1. Field of the Invention:
The present invention relates to capacitors and is particularly directed to an axially-wound electrical capacitor, particularly a power capacitor.
2. Description of the Prior Art
Capacitors of the type set forth above are constructed of dielectric plastic layers (for example, polypropylene, polycarbonate, polyethyleneterephthalate and other suitable plastics) and have regenerably thin metal layers (for example of aluminum, zinc or alloys of aluminum and zinc) as electrodes that are either applied on the dielectric layers or on carrier layers (for example, paper) arranged in the field-free space. For contacting the electrodes arranged in an offset fashion, contact layers are produced on the end faces of the windings, for example in accordance with schoopage techniques.
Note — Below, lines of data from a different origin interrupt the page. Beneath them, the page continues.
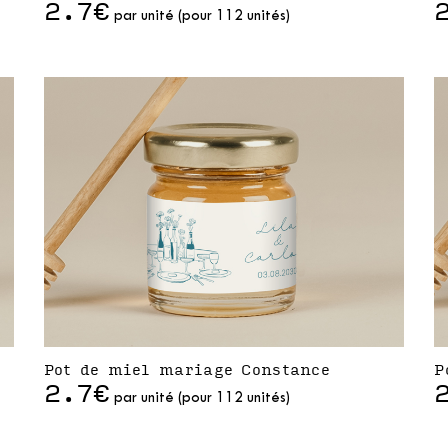
2.7€
par unité (pour 112 unités)
Pot de miel mariage Constance
P
2.7€
par unité (pour 112 unités)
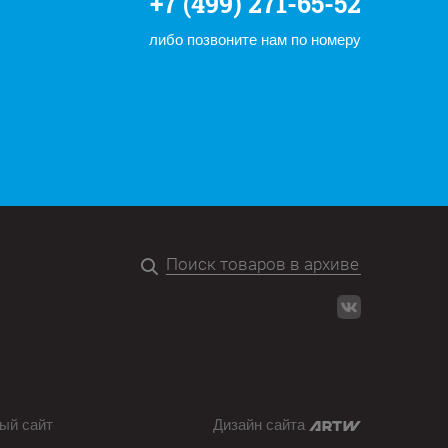
+7 (499) 271-65-52
либо позвоните нам по номеру
ый сайт
Дизайн сайта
If required, a plurality of capacitor windings can also be interconnected with one another.
Furthermore, certain types of capacitors have an impregnation with an insulating, dielectric fluid such as, for example, mineral oil and/or an electronegative gas such as, for example, sulphur hexafluoride.
Such capacitors, particularly the liquid-impregnated capacitors, are integrated in a metal housing.
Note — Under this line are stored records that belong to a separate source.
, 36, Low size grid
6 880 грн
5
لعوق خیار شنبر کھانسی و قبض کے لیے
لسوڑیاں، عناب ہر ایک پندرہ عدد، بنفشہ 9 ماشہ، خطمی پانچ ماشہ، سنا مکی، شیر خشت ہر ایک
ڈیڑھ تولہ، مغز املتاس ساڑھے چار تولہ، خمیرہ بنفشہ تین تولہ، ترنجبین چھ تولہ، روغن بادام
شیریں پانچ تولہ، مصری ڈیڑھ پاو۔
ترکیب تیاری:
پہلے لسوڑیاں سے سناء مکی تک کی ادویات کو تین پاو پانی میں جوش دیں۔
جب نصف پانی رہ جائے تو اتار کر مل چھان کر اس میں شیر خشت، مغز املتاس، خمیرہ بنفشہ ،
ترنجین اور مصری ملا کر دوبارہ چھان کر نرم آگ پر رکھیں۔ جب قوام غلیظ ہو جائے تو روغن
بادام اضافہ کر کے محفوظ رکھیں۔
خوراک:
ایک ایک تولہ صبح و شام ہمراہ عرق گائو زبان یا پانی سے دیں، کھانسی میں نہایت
It is already well known in the art to provide smaller, non-impregnated capacitors with a plastic envelope that provides, for example, enveloping with epoxy resin or extrusion-coating with thermoplastics or, respectively, thermosetting plastics.
In addition to other components, fully-insulated capacitors in an axial structure are required for wiring GTO thyristors.
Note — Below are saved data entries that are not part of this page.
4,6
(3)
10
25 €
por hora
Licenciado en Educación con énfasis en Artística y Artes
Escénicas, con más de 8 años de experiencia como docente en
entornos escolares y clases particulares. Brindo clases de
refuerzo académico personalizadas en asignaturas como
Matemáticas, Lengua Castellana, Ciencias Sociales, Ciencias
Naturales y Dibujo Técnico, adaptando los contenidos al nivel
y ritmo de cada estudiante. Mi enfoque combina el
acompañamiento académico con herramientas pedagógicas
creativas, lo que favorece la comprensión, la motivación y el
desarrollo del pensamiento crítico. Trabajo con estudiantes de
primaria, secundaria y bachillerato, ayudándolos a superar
When the capacitors are manufactured with a known structure having windings tightly assembled in metal housings, there is the possibility of subsequent, full insulation. To that end, for example, the housing can be integrally cast or, respectively, extrusion-coated, and the manufacture becomes involved and expensive as a result thereof.
Given the plastic envelope heretofore known only for small types of capacitors, the envelope material must be joined with adequate tightness in the region of the lead-through of the contacts. Despite the utilization of adhesion promoters and/or despite roughening, fully satisfactory results have not been achieved either in extrusion coating or in integral casting, particularly given thermal cycling.
Given liquid-impregnated capacitor windings, furthermore, an enveloping after the impregnation is not possible due to the parting agent effect of the impregnation fluid. The plastic envelopes known in the art likewise do not provide any measures for making a flow cross-section adequate for the impregnation agent available after the fabrication of the envelope.